• DIRECTION:
Reproduce every line of text in the data below, character for character, and leave out the pictures.

** START **

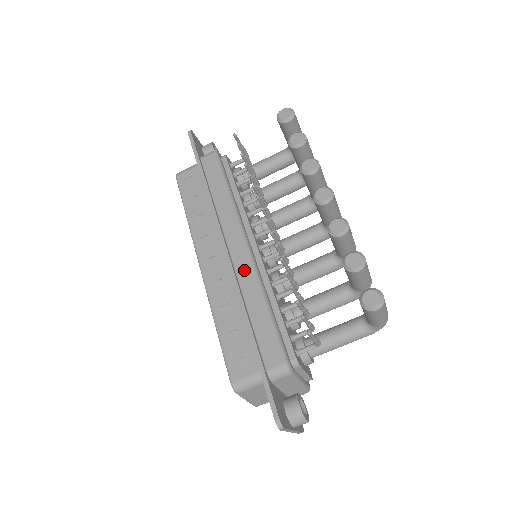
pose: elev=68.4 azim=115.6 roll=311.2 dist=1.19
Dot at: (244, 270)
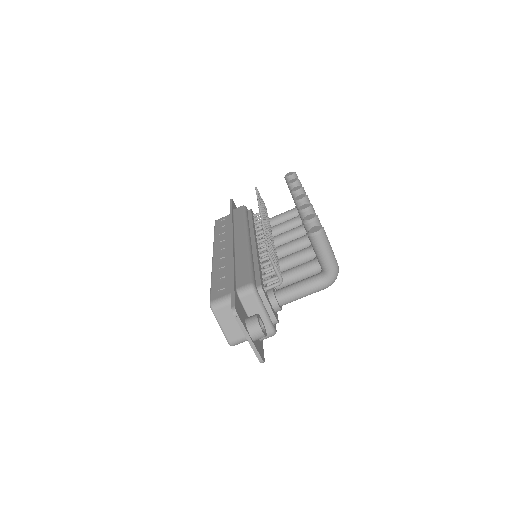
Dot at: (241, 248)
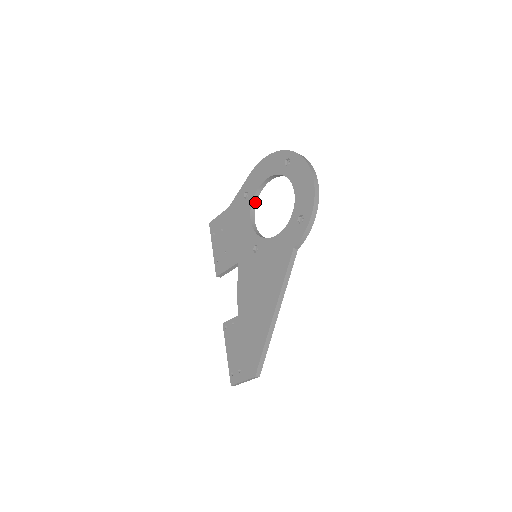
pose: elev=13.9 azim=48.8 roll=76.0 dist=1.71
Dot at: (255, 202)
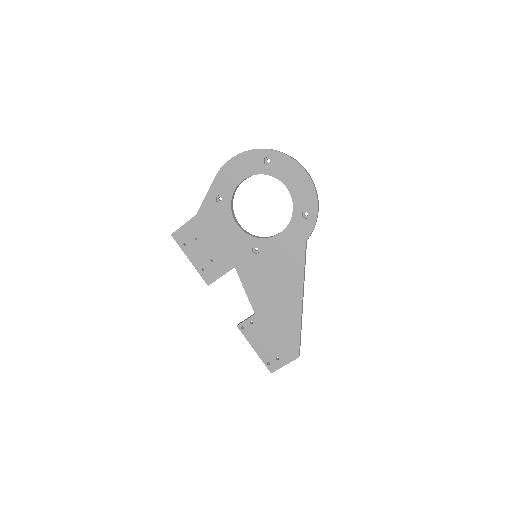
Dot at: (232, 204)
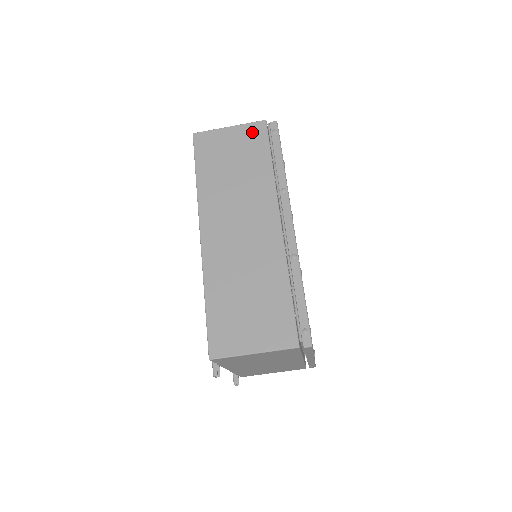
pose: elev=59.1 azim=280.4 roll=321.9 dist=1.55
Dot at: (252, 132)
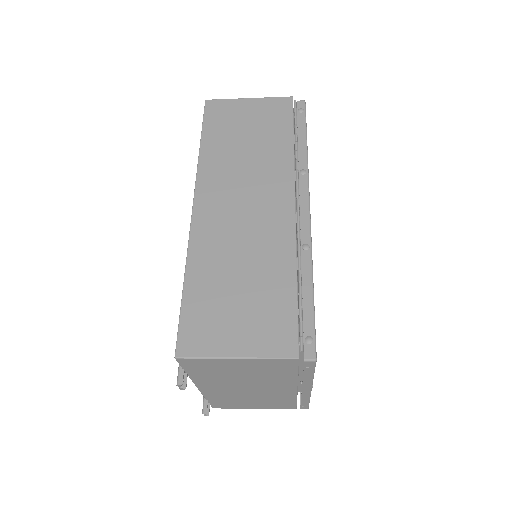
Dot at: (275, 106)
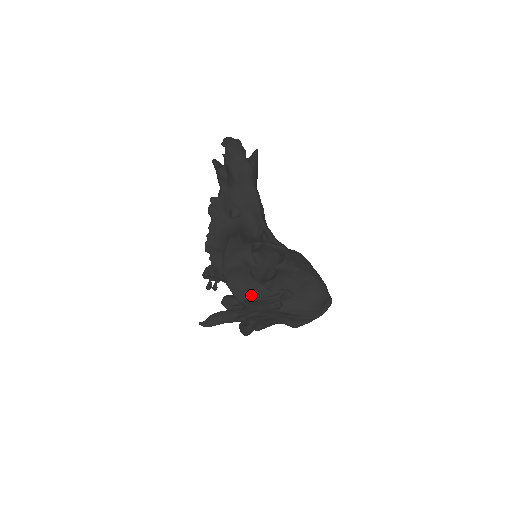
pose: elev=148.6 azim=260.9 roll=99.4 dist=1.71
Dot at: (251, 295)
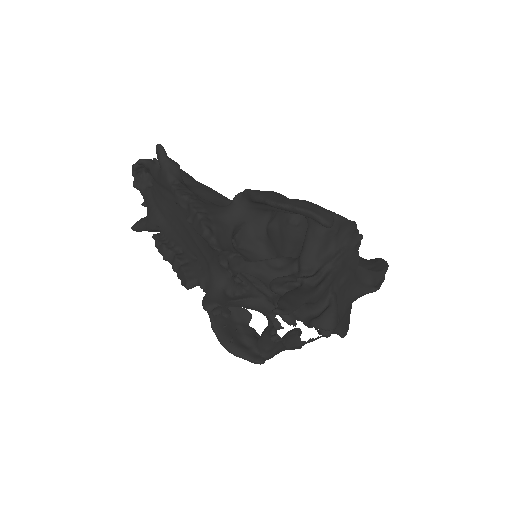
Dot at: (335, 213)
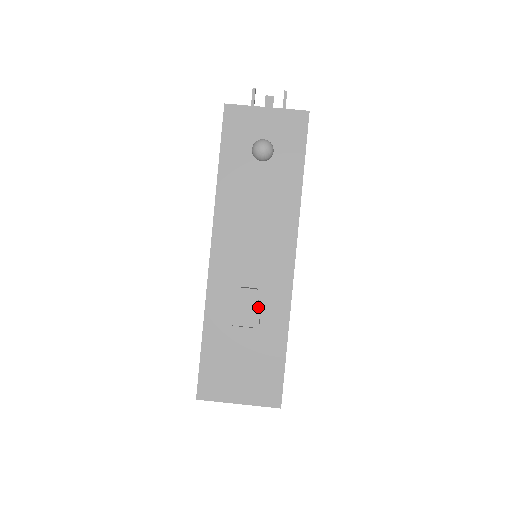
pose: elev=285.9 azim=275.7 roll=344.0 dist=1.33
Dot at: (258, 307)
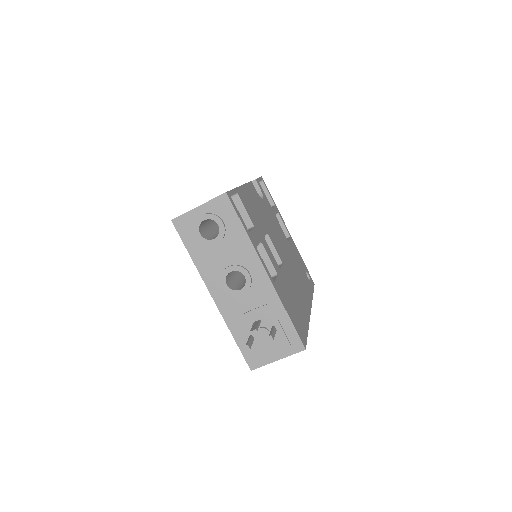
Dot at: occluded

** END **

• EXERCISE OUTPUT:
pose: elev=68.4 azim=115.6 roll=311.2 dist=1.19
Dot at: (244, 270)
Dot at: (241, 248)
pose: elev=13.9 azim=48.8 roll=76.0 dist=1.71
Dot at: (255, 202)
Dot at: (232, 204)
pose: elev=59.1 azim=280.4 roll=321.9 dist=1.55
Dot at: (252, 132)
Dot at: (275, 106)
pose: elev=148.6 azim=260.9 roll=99.4 dist=1.71
Dot at: (251, 295)
Dot at: (335, 213)
pose: elev=285.9 azim=275.7 roll=344.0 dist=1.33
Dot at: (258, 307)
Dot at: occluded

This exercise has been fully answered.